Светлый фон

До начала апреля Вагнер оставался в Палермо, где был закончен «Парсифаль». Обратный путь через Неаполь и Венецию занял почти весь апрель. Лишь 1 мая Вагнер вновь переступил порог виллы «Ванфрид». Там 22 мая в тихой домашней обстановке было отмечено 69-летие композитора, его последний день рождения.

А с 2 июня начались практически ежедневные репетиции второго Байройтского фестиваля. Вагнер практически сутки напролет проводил в театре. Герман Леви неустанно репетировал с оркестром и певцами; Фридрих Георг Генрих Брандт, сын умершего к тому времени Карла Брандта, руководил технической стороной постановки; Павел Жуковский заканчивал оформление. Внося по требованию Вагнера бесконечные исправления в уже готовые декорации и костюмы и одновременно заведуя всем реквизитом, Жуковский тоже чуть ли не ночевал за кулисами. Находясь в крайней степени усталости, он решил, что постоянные придирки композитора вызваны желанием от него избавиться, что его талант не соответствует гениальности творца «Парсифаля». Кроме того, долги Жуковского, не получавшего за свои титанические труды ничего, росли день ото дня. Молодой человек принял горькое решение, что по окончании фестиваля распродаст свое имущество и покинет Байройт, тем более что его уже приглашал приехать в Веймар великий герцог Карл Александр Саксен-Веймар-Эйзенахский. В конце августа Жуковский уехал от Вагнера…
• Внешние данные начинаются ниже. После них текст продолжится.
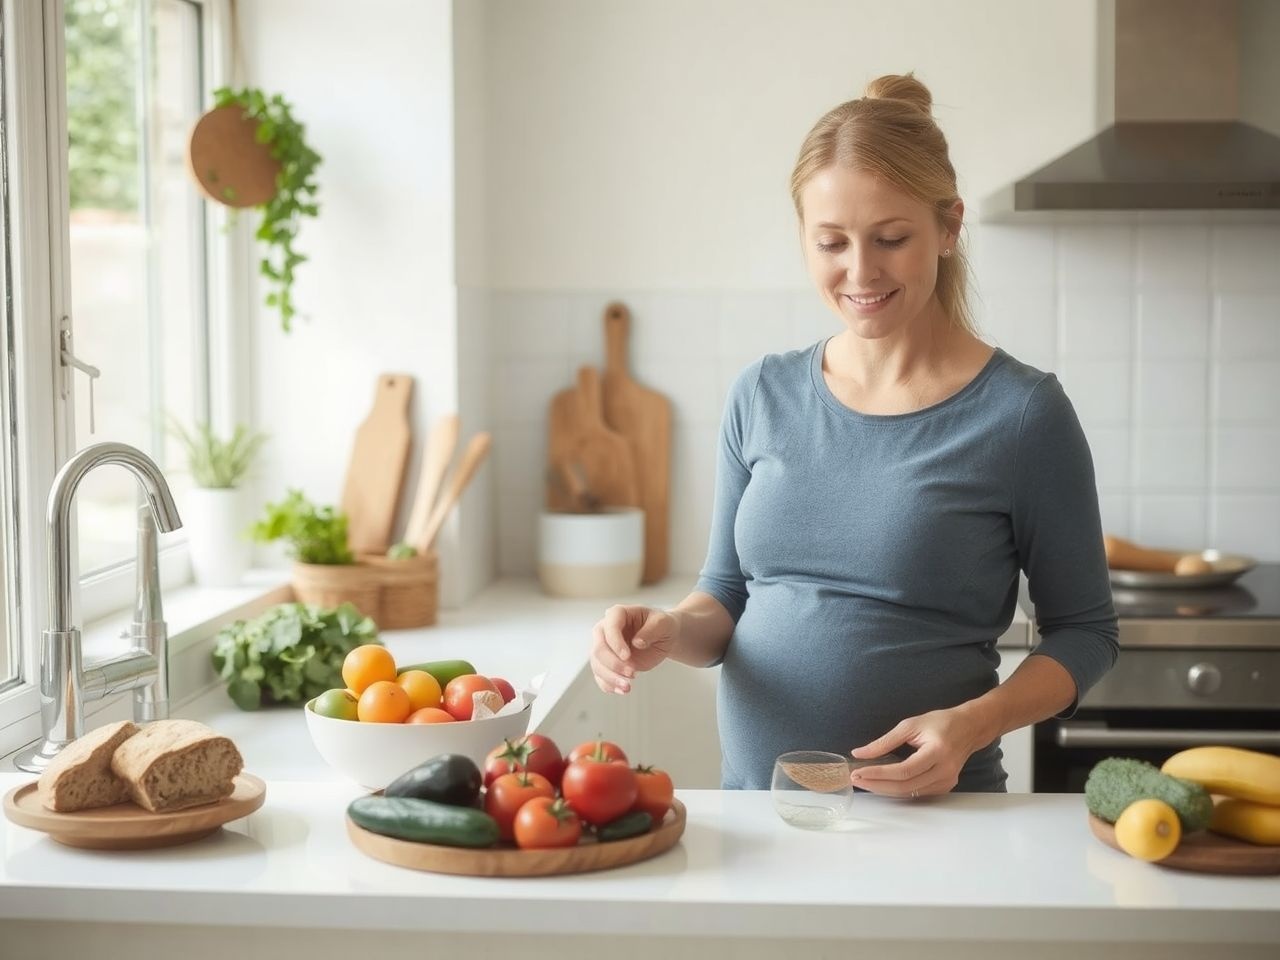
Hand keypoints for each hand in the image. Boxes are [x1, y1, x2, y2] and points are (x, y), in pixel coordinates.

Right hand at [589, 605, 677, 694]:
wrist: (663, 637)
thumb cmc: (661, 626)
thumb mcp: (663, 623)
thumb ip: (652, 630)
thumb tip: (637, 643)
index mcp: (617, 614)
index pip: (609, 628)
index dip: (615, 643)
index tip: (627, 657)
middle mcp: (605, 629)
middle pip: (598, 649)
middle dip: (613, 664)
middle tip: (632, 673)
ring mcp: (605, 647)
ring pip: (597, 665)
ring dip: (610, 678)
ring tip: (627, 687)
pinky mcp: (607, 663)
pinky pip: (600, 676)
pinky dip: (608, 685)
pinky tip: (622, 690)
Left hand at [848, 703, 992, 797]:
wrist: (969, 728)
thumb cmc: (940, 722)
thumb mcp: (910, 725)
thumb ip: (885, 741)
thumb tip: (860, 753)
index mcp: (937, 751)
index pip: (904, 770)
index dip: (879, 774)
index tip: (858, 772)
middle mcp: (945, 770)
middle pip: (906, 786)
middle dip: (877, 785)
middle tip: (856, 780)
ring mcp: (947, 781)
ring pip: (910, 793)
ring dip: (885, 790)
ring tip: (865, 782)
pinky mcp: (946, 786)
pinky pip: (918, 793)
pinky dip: (899, 790)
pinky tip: (883, 784)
Наконец 24 июня с блеском прошла генеральная репетиция «Бюненвайфестшпиля», на которой присутствовали такие будущие столпы немецкой музыки, как Антон Брукнер и Рихард Штраус.
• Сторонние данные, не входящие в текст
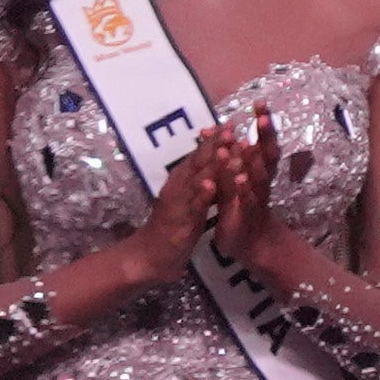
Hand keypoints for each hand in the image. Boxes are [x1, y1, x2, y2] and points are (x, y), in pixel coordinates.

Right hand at [119, 132, 229, 295]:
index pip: (199, 156)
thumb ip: (200, 182)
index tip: (230, 123)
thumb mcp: (190, 200)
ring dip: (210, 163)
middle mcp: (178, 186)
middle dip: (214, 145)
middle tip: (230, 127)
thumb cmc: (172, 226)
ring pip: (196, 179)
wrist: (148, 256)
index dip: (214, 140)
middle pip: (198, 162)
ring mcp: (178, 203)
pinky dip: (201, 194)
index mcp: (181, 180)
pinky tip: (210, 184)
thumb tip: (214, 163)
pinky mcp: (180, 221)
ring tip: (224, 148)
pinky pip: (192, 206)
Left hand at [207, 109, 281, 269]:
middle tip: (263, 112)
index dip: (262, 124)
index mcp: (259, 171)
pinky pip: (246, 200)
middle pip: (268, 152)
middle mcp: (262, 181)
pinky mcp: (247, 215)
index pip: (263, 142)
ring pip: (258, 175)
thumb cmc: (242, 209)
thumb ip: (231, 160)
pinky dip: (243, 188)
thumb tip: (227, 134)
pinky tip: (239, 178)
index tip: (260, 102)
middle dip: (266, 133)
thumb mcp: (235, 180)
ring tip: (247, 140)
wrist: (252, 244)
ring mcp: (257, 197)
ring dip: (252, 158)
Двадцать шестого июля 1882 года после длительного и мучительного перерыва второй Байройтский фестиваль был открыт премьерой «Парсифаля». Вагнер завещал, чтобы вершина его творчества не ставилась больше нигде, кроме «неоскверненного» храма Высокого Искусства — байройтского Фестшпильхауса. Еще 28 сентября 1880 года Вагнер писал королю Людвигу II, делая его в некотором роде своим душеприказчиком: «…я принужден был отдать в руки нашей публики и театральных дирекций, в глубокой безнравственности которых я убежден, мои произведения, несмотря на всю их идеальную концепцию. Теперь я задаю себе важный для меня вопрос, не следует ли это последнее священнейшее для меня создание спасти от пошлой карьеры обыкновенных оперных спектаклей? К этому особенно побуждает меня чистая тема, чистый сюжет моего „Парсифаля“. В самом деле, разве возможно, чтобы драма, которая дает нам в сценическом образе возвышеннейшие мистерии христианской веры, исполнялась в таких театрах, как наши, с их оперным репертуаром, с их публикой? Я не стал бы обвинять наше духовенство, если бы оно выразило обоснованный протест против постановки священнейших мистерий на тех самых подмостках, которые вчера и завтра были и будут залиты широкой волной фривольности, перед публикой, для которой эта фривольность является единственной притягательной силой. Постигая то, что происходит кругом, я назвал своего „Парсифаля“ „сценическим священнодействием“. Им я должен освятить мой театр, мой фест-театр в Байройте, одиноко стоящий в стороне от всего мира. Только там будет поставлен „Парсифаль“. Его не должны давать на других сценах — для забавы публики. Но как осуществить это на деле — этот вопрос составляет предмет моих забот и размышлений. Я думаю о том, каким путем, какими средствами я могу упрочить за моим произведением тот характер исполнения, о котором я говорю»[545].